Couldn't deduce second template parameter of method from template class

Question

Take the following example:

template < class T > struct Dummy
{
    typedef const T & type;
};

struct Type
{
    int i = 0;

    bool operator == (const Type & o) { return i == o.i; }
};

template < class T > struct Test
{
    template < class U >
    bool F(typename Dummy< T >::type a, typename Dummy< U >::type b) const
    {
        return a == b; // dummy operation
    }
};

int main()
{
    Type a, b;
    // error: no matching function for call to 'Test<Type>::F(Type&, Type&)'
    // note: template argument deduction/substitution failed:
    // note: couldn't deduce template parameter 'U'
    bool x = Test<Type>{}.F(a, b);
}

I get an error from the compiler that the second parameter of the method couldn't be deduced. What am I doing wrong here?

Answer 1

Such type deduction is not possible.
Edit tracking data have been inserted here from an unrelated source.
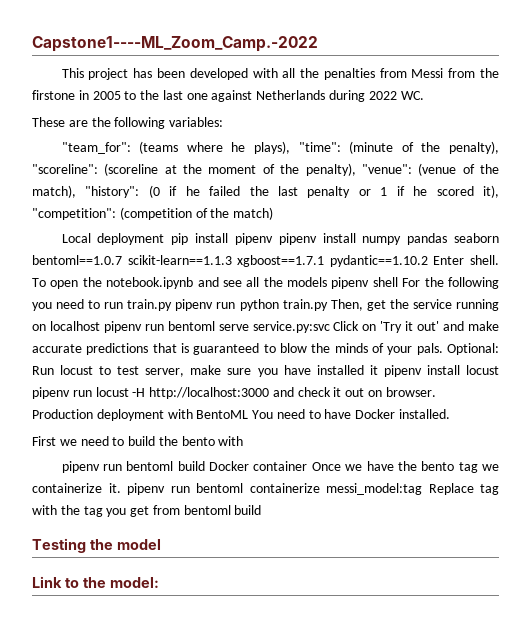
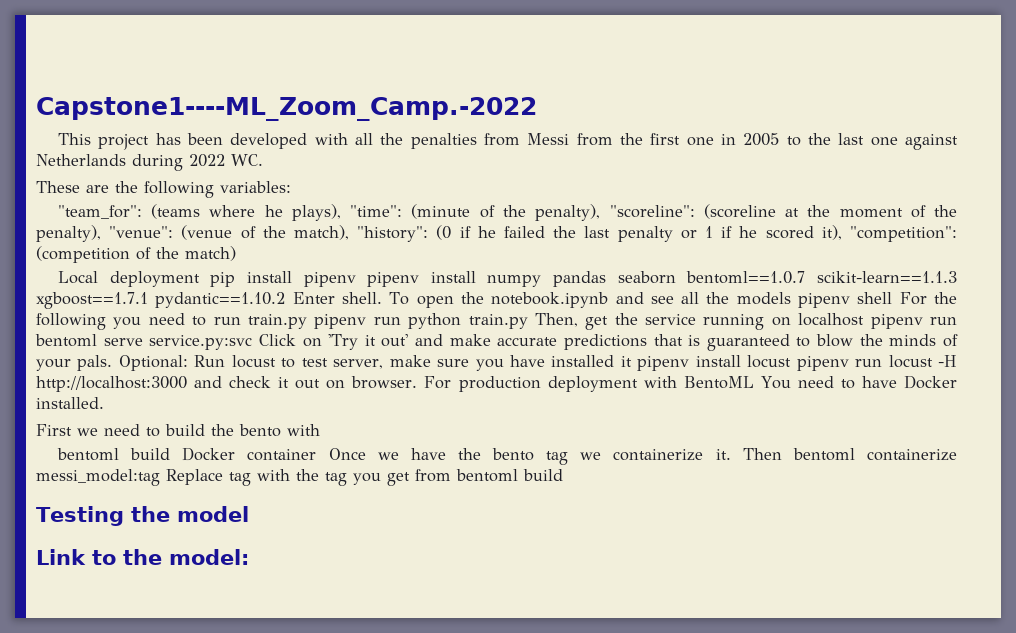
[32,90,75,100] firstone -> [650,133,714,146] first one
[32,409,93,419] Production -> [424,376,541,392] For production
[61,461,122,473] pipenv run -> (320, 430) none
[127,483,190,495] pipenv run -> [742,448,782,460] Then

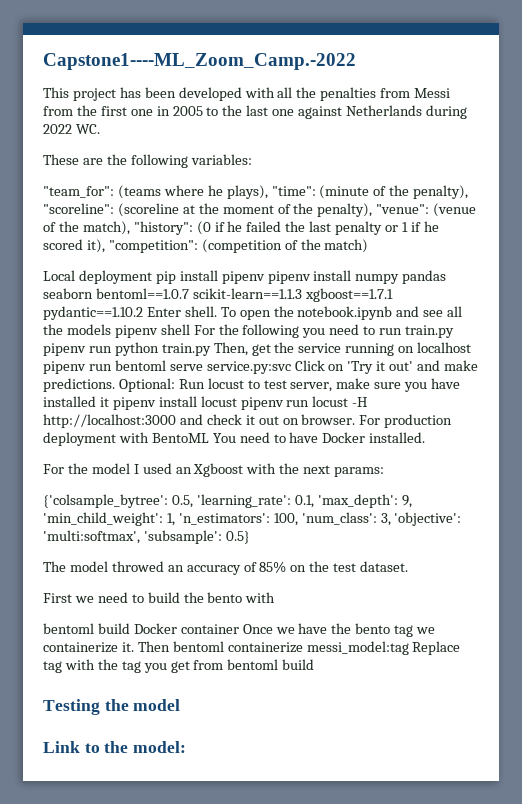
[497,334,959,351] [36,355,113,371] accurate predictions that is guaranteed to blow the minds of your pals. -> [43,378,115,392] predictions.
(104, 403) none -> [43,463,385,477] [43,494,412,508] [43,512,462,526] [43,530,250,544] [43,561,409,575] // For the model I used an Xgboost with the next params: // {'colsample_bytree': 0.5, 'learning_rate': 0.1, 'max_depth': 9, 'min_child_weight': 1, 'n_estimators': 100, 'num_class': 3, 'objective': 'multi:softmax', 'subsample': 0.5} // The model throwed an accuracy of 85% on the test dataset.

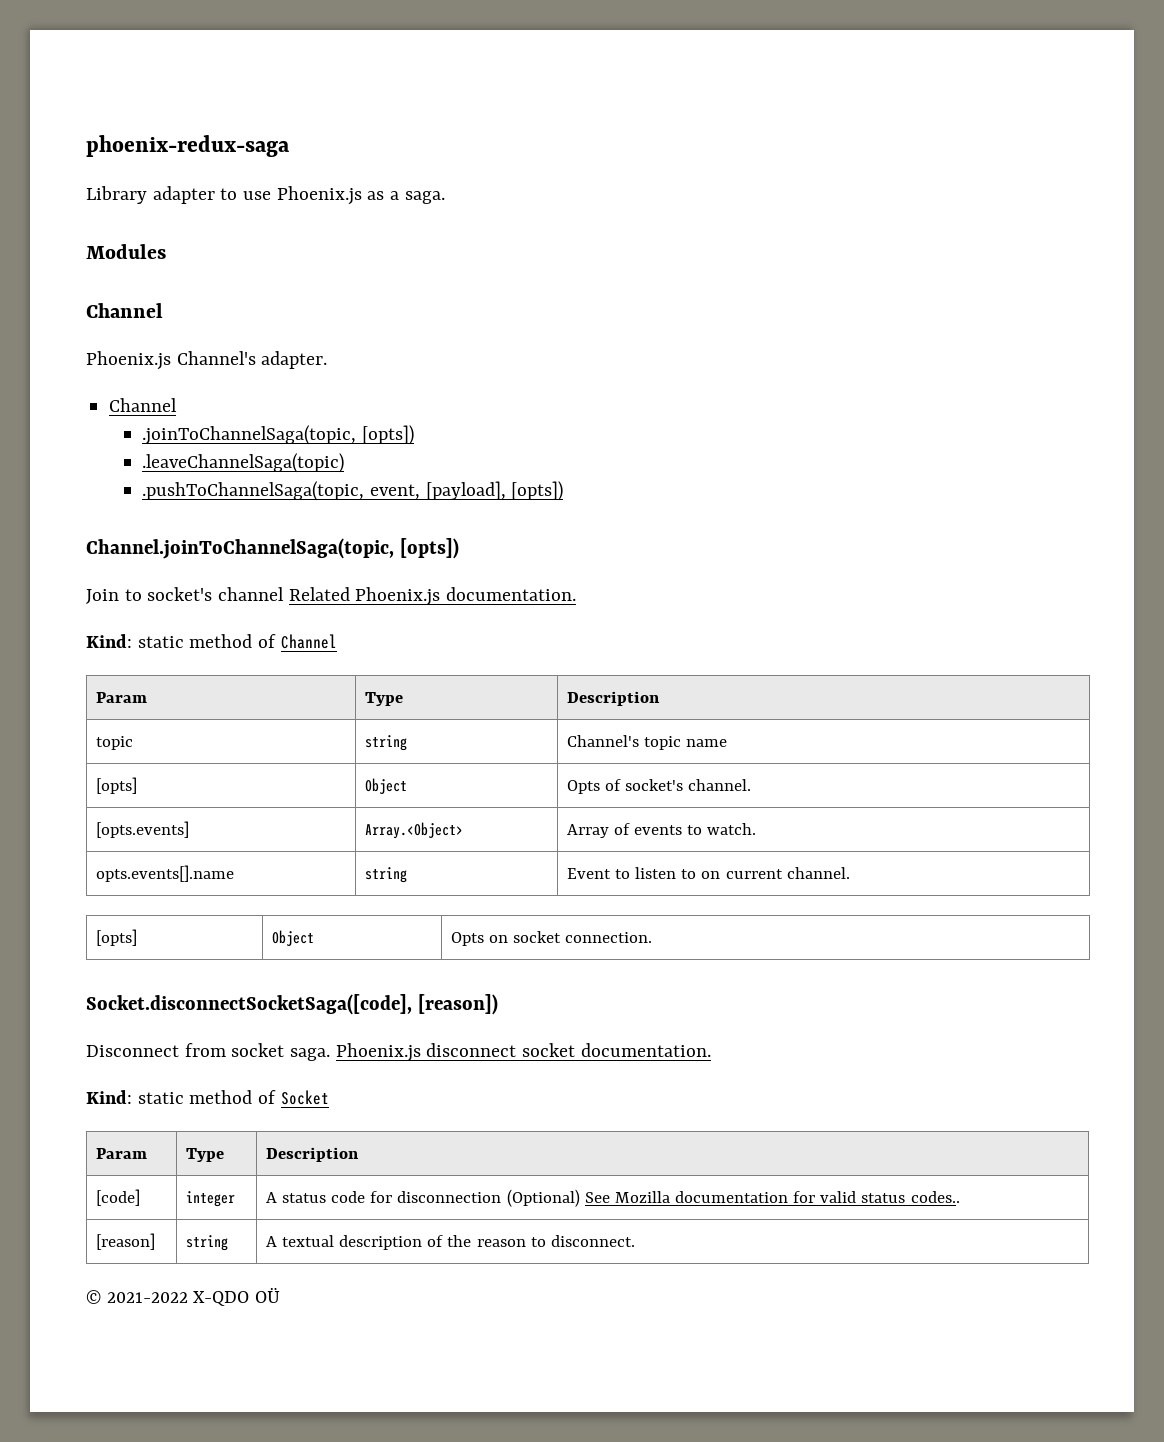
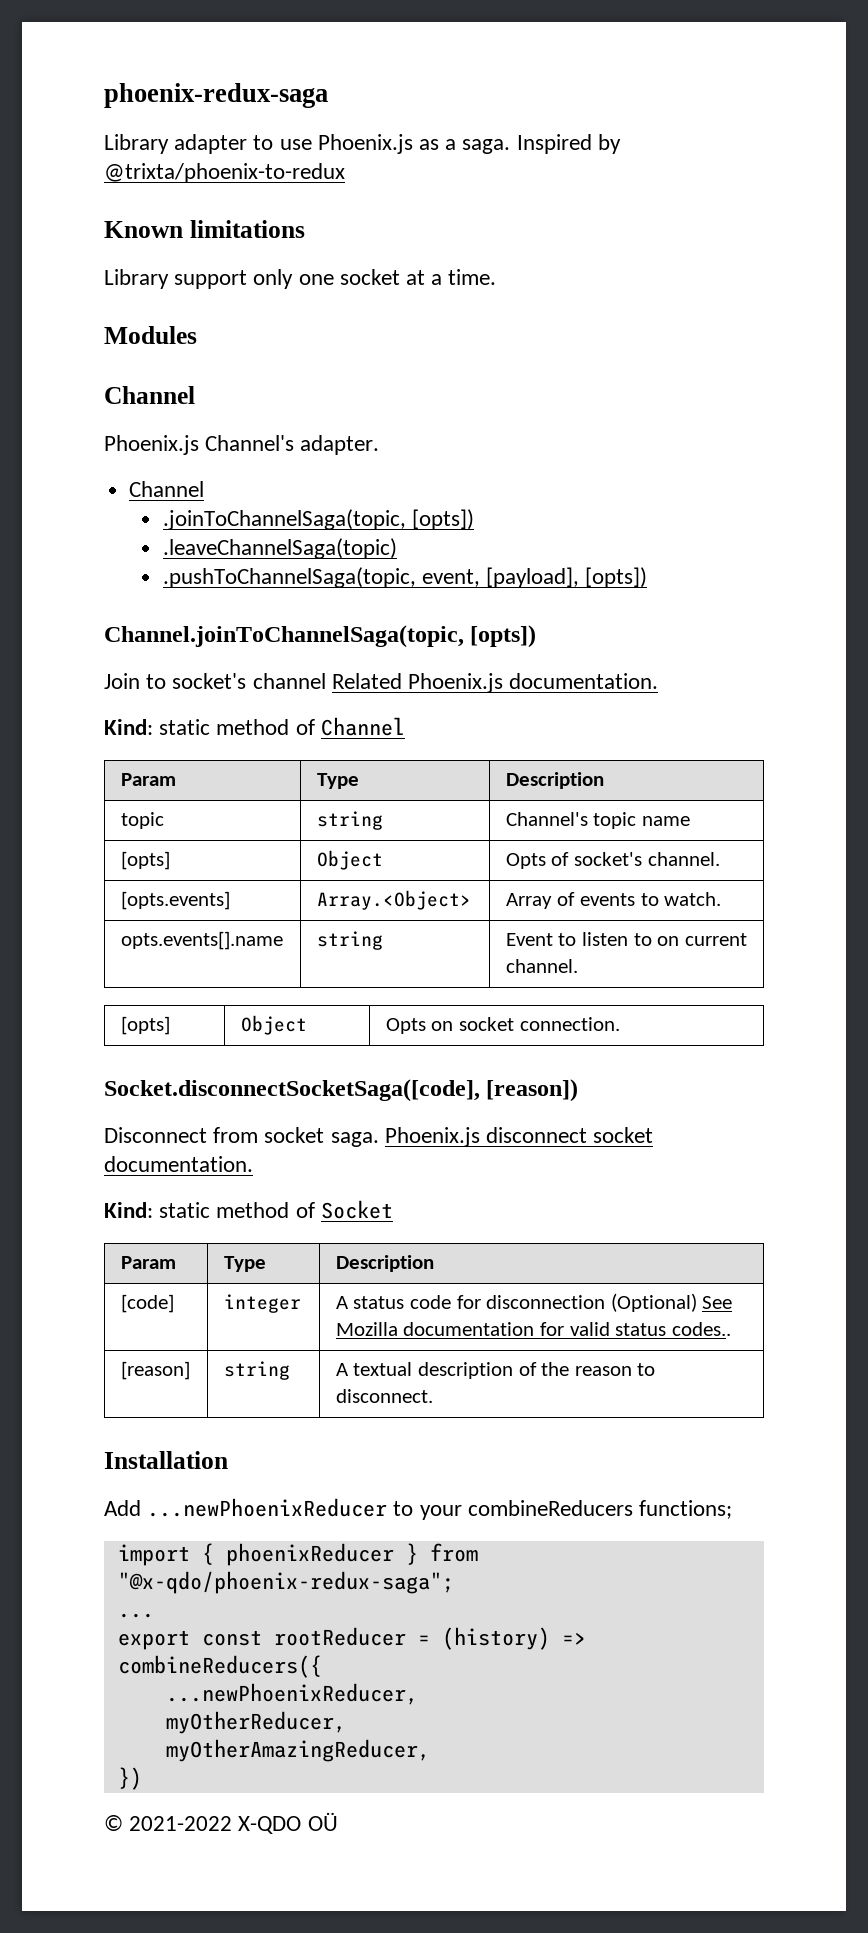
(445, 197) none -> [516,134,621,154] [104,163,345,183] [104,220,305,238] [104,269,497,289] Inspired by @trixta/phoenix-to-redux // Known limitations // Library support only one socket at a time.
(635, 1241) none -> [104,1451,228,1469] [104,1498,733,1520] [117,1543,478,1566] [117,1571,454,1594] [117,1613,154,1618] [117,1627,586,1650] [117,1655,322,1678] [165,1683,418,1705] [165,1711,346,1734] [165,1739,430,1762] [117,1767,142,1790] // Installation // Add ...newPhoenixReducer to your combineReducers functions; // import { phoenixReducer } from "@x-qdo/phoenix-redux-saga"; // ... // export const rootReducer = (history) => combineReducers({ // ...newPhoenixReducer, // myOtherReducer, // myOtherAmazingReducer, // })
A class on the left-hand side :: is a non-deduced context for template parameters.

The reason is simple: the compiler would have to try all possible Us and see if for any of them, Dummy<U> has a nested type that matches what was supplied as the argument. Remember that template specialisation exists! It would be perfectly possible from you to specialise Dummy<int*****> so that its Dummy<int*****>::type is Type.